My December editorial usually prompts a look back at the year just ending.

That year, 2025, also marks a quarter century since the beginning of the third Millenium AD. It has been a time of remarkable change in Irish farming, not least in the very landscape in which we farm. We are seeing ever more wind turbines dotting the countryside, very visible because of the preference for higher, windier locations. While solar farms are a relatively new phenomenon, their proliferation in recent years suggests they too will become a dominant visual imposition with further large acreages in planning or construction. We make no judgement on these developments. It is the prerogative of landowners as to how they utilise their resources, assuming they operate within legal and environmental constraints.
While clover has always been a minor species in our grassland profile for forever and a day, it is now becoming an integral part of our grassland composition, with mainstream advice that it should occupy up to 25 per cent of sward make-up. Clover is not as in-your-face as wind turbines or solar panels, but it does mark a significant change in the make-up of our grassland from 25 years ago. After many years of consistent planting since the 1980s, forestry now occupies a significant portion of our landscape, especially in marginal and upland areas.

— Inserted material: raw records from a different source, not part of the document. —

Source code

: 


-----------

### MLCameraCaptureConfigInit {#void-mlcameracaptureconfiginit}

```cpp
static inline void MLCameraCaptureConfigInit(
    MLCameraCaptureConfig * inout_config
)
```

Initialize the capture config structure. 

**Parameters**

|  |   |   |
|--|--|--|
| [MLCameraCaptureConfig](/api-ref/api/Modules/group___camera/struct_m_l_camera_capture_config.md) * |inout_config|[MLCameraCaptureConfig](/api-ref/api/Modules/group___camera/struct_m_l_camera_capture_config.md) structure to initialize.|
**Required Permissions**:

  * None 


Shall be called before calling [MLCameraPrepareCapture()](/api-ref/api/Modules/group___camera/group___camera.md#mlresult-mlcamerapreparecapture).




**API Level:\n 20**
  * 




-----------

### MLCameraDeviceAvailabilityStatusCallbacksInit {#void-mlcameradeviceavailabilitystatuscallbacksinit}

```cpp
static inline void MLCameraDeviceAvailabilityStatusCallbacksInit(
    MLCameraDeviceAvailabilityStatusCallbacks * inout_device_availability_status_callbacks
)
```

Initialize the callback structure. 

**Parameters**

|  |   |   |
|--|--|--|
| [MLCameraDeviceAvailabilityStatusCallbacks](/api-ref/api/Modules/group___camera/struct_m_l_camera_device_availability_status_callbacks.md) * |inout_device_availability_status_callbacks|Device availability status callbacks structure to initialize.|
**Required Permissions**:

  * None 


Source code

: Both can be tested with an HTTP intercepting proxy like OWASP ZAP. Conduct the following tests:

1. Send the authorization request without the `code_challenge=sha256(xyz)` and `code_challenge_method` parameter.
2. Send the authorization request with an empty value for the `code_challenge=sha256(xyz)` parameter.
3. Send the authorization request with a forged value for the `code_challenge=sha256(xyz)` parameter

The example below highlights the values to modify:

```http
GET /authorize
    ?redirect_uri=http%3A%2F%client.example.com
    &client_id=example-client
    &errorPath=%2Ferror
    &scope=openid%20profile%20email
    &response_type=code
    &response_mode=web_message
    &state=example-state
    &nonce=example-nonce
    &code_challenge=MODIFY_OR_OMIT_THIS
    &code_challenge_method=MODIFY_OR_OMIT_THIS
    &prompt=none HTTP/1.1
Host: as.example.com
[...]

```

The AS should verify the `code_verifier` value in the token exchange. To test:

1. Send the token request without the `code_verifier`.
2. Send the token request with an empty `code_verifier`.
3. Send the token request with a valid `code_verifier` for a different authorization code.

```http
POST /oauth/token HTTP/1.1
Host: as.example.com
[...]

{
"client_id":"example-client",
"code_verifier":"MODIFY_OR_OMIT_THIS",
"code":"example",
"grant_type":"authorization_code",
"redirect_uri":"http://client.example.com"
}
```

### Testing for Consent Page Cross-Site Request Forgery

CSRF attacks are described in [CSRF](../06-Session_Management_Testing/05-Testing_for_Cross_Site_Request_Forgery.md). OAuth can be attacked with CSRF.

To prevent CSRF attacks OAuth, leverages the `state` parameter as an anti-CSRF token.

Despite a fall-off in planting in the past decade, afforested land, still predominantly made up of Sitka spruce, now covers up to 11 per cent of our countryside.
Inside Irish farmyards, there has been transformative investment in infrastructure, including massive expansion of manure and slurry storage facilities. Driven by regulation and the demise of milk quotas a decade ago, this farmyard development has included ancillary facilities to house an expanded dairy herd as well as milk extraction and storage capacity. While not as obvious as some other infrastructure developments, the increasing numbers of automated milking systems (AMS) could also have a transformative effect on many farms in the coming decades. It is a development which may lead to increasingly confined cow management, and, as yet, there has been little debate or reflection around potential impacts on the reputation of Irish dairy as a grass-based production model, or, at a basic level, the texture, colour or composition of our world leading butter brand, Kerrygold. Even without further AMS adoption, our improving cow genetics are tempting producers to increase concentrate inputs, many of them imported, to increase margin, or at least volume output. A significant proportion of our beef cattle are now finished in confined systems. It provides year-round supply, while somewhat negating an increasing consumer focus on grass-fed beef. Again, this should at least give pause for thought as to the direction of Irish livestock dietary management.
Elsewhere, the past 25 years have seen an increasingly ageing farm population, resulting in much debate but little enough remedial action. It is a challenge acknowledged across Europe and more widely. Perhaps it is not solvable, though no one wants to hear that kind of supposedly defeatist language. Yet farmer demographic history bears out the point.
Compared to 25 years ago, our tractors and ancillary machinery are larger and more efficient. Our livestock genetic advances have delivered in every productivity factor. Artificial intelligence has already impacted on Irish farming. It must be a tool for our use, not an instrument that diminishes our individuality, vitality and imagination.
Christmas beckons. In the midst of all the change we are experiencing, we wish our readers a quiet period of reflection on the past and the future.